Historically, it is regarded as the "First Brew House" built in Philadelphia in 1685, and among the very first in the country. Carpenter's purpose in building the Tavern was to commence the development of the Philadelphia waterfront which he intended as a site for various businesses. The Tavern soon developed a reputation for fine beers in the City of Philadelphia and maintained that reputation for over a century. Its name is derived from the old English word "Tun" meaning measured cask, barrel, or keg of beer.
During the years following the inception of the Tavern, several events occurred at the Tavern which are of historical significance:
The first meetings of the St. George's Society (forerunner of today's "Sons of the Society of St. George") were held at the Tavern. The Society was a charitable organization founded to assist needy Englishmen arriving in the new colony.
The first meetings of the St. John's #1 Lodge, a Grand Lodge of the Masonic Temple, were held at the Tavern. The election of the first Worshipful Grand Master of the Grand Lodge of Pennsylvania was held at the Tavern; subsequently Benjamin Franklin was its third Grand Master. The Masonic Temple in Philadelphia, recognizes the Tavern as the birthplace of the Masonic teachings in this country; there are estimated to be over 2.3 million Masons in the United States today.
The then proprietor expanded the Tavern into "Peggy Mullan's Red Hot Beef Steak Club at Tun Tavern," which was known to host George Washington, Thomas Jefferson and Benjamin Franklin and on occasion the lst and 2nd Continental Congress.
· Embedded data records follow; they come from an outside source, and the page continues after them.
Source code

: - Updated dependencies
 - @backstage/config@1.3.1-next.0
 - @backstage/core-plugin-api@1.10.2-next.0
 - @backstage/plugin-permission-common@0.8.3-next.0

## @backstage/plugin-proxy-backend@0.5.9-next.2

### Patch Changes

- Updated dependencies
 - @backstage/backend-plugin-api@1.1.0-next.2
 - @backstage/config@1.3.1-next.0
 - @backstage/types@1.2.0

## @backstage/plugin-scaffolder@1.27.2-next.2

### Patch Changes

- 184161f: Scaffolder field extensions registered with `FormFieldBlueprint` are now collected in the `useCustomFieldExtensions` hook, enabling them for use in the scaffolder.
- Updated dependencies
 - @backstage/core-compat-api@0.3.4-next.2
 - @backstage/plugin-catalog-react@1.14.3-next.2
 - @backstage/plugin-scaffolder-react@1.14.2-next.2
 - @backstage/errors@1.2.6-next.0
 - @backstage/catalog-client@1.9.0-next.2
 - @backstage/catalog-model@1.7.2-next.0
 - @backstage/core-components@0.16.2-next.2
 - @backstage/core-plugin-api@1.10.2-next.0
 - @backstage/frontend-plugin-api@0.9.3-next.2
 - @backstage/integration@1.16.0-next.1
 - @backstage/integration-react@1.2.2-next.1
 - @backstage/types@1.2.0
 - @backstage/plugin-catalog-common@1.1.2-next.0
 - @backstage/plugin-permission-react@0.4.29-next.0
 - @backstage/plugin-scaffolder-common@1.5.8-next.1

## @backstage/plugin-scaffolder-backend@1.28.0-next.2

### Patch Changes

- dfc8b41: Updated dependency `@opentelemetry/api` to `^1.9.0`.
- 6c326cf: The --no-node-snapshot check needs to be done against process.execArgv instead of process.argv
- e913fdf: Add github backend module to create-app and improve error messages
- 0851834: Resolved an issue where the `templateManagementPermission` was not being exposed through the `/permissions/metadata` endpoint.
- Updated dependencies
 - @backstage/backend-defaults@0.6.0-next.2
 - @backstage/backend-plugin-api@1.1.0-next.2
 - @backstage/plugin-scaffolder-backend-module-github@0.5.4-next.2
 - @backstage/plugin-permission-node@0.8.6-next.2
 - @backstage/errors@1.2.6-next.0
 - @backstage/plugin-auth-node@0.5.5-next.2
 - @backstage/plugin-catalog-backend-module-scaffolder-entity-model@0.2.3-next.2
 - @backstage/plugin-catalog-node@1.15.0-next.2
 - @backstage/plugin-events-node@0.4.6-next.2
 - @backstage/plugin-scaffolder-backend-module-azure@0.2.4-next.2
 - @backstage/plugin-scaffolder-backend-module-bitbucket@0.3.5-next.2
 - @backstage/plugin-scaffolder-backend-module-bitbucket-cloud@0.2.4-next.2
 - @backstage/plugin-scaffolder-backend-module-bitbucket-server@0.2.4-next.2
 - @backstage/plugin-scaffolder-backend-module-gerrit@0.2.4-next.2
Tun Tavern was the site for the founding of the St. Andrews Society, a charitable group dedicated to helping underprivileged settlers from Scotland settle in Philadelphia.
Colonel Benjamin Franklin organized the Pennsylvania Militia and utilized the Tavern as a gathering place to recruit the area's first regiment of soldiers to suppress Indian uprisings.
November 10, 1775
On November 10, 1775, Robert Mullan, the proprietor of the Tavern and son of Peggy Mullan, was commissioned by an act of Congress to raise the first two battalions of Marines, under the leadership of Capt. Samuel Nicholas, the first appointed Commandant of the Continental Marines. Nicholas's grandfather was also a member of the Tun Tavern Lodge of Free and Accepted Masons and it is this relationship between Mullan, Nicholas and the Tavern which has resulted in Tun Tavern being acknowledged as the birthplace of the United States Marine Corps. There are an estimated three million active and retired U.S. Marines worldwide who have been exposed in their military training to the historical significance of Tun Tavern. Each year on November 10th, around the world Marines toast the Marine's birthplace on the most significant date in the history of the Corps.